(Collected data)

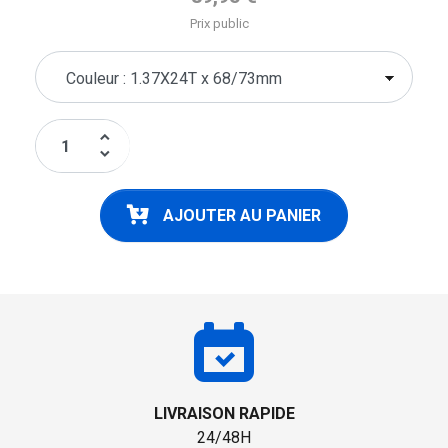
Prix public
keyboard_arrow_up
keyboard_arrow_down
AJOUTER AU PANIER
LIVRAISON RAPIDE
24/48H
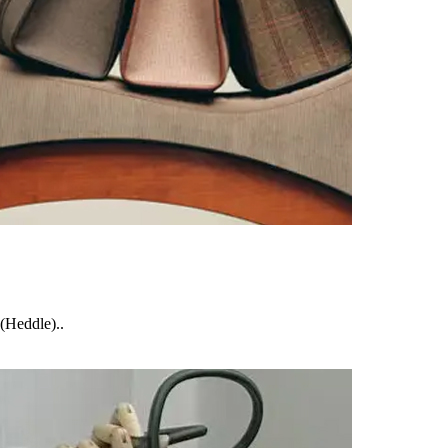
dle)..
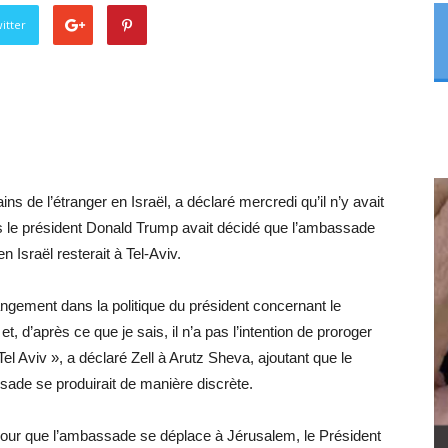
itter
ns de l’étranger en Israël, a déclaré mercredi qu’il n’y avait
ls le président Donald Trump avait décidé que l’ambassade
n Israël resterait à Tel-Aviv.
ngement dans la politique du président concernant le
’après ce que je sais, il n’a pas l’intention de proroger
l Aviv », a déclaré Zell à Arutz Sheva, ajoutant que le
de se produirait de manière discrète.
, pour que l’ambassade se déplace à Jérusalem, le Président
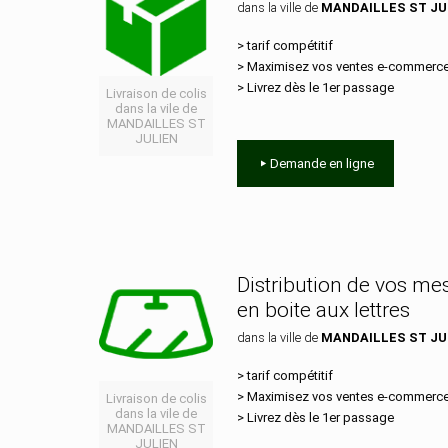
dans la ville de
MANDAILLES ST JU
> tarif compétitif
> Maximisez vos ventes e‑commerc
> Livrez dès le 1er passage
Livraison de colis
dans la vile de
MANDAILLES ST
JULIEN
Demande en ligne
Distribution de vos m
en boite aux lettres
dans la ville de
MANDAILLES ST JU
> tarif compétitif
> Maximisez vos ventes e‑commerc
Livraison de colis
dans la vile de
> Livrez dès le 1er passage
MANDAILLES ST
JULIEN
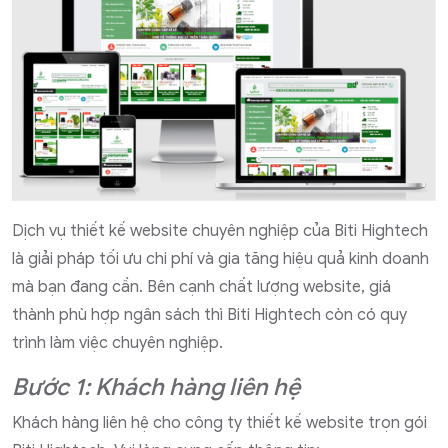
Dịch vụ thiết kế website chuyên nghiệp của Biti Hightech
là giải pháp tối ưu chi phí và gia tăng hiệu quả kinh doanh
mà bạn đang cần. Bên cạnh chất lượng website, giá
thành phù hợp ngân sách thì Biti Hightech còn có quy
trình làm việc chuyên nghiệp.
Bước 1: Khách hàng liên hệ
Khách hàng liên hệ cho công ty thiết kế website trọn gói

(Brief): All of the records above should be reproduced exactly, with the pictures left out.

(Reply):
Prix public
keyboard_arrow_up
keyboard_arrow_down
AJOUTER AU PANIER
LIVRAISON RAPIDE
24/48H
dle)..
itter
ns de l’étranger en Israël, a déclaré mercredi qu’il n’y avait
ls le président Donald Trump avait décidé que l’ambassade
n Israël resterait à Tel-Aviv.
ngement dans la politique du président concernant le
’après ce que je sais, il n’a pas l’intention de proroger
l Aviv », a déclaré Zell à Arutz Sheva, ajoutant que le
de se produirait de manière discrète.
, pour que l’ambassade se déplace à Jérusalem, le Président
dans la ville de
MANDAILLES ST JU
> tarif compétitif
> Maximisez vos ventes e‑commerc
> Livrez dès le 1er passage
Livraison de colis
dans la vile de
MANDAILLES ST
JULIEN
Demande en ligne
Distribution de vos m
en boite aux lettres
dans la ville de
MANDAILLES ST JU
> tarif compétitif
> Maximisez vos ventes e‑commerc
Livraison de colis
dans la vile de
> Livrez dès le 1er passage
MANDAILLES ST
JULIEN
Dịch vụ thiết kế website chuyên nghiệp của Biti Hightech
là giải pháp tối ưu chi phí và gia tăng hiệu quả kinh doanh
mà bạn đang cần. Bên cạnh chất lượng website, giá
thành phù hợp ngân sách thì Biti Hightech còn có quy
trình làm việc chuyên nghiệp.
Bước 1: Khách hàng liên hệ
Khách hàng liên hệ cho công ty thiết kế website trọn gói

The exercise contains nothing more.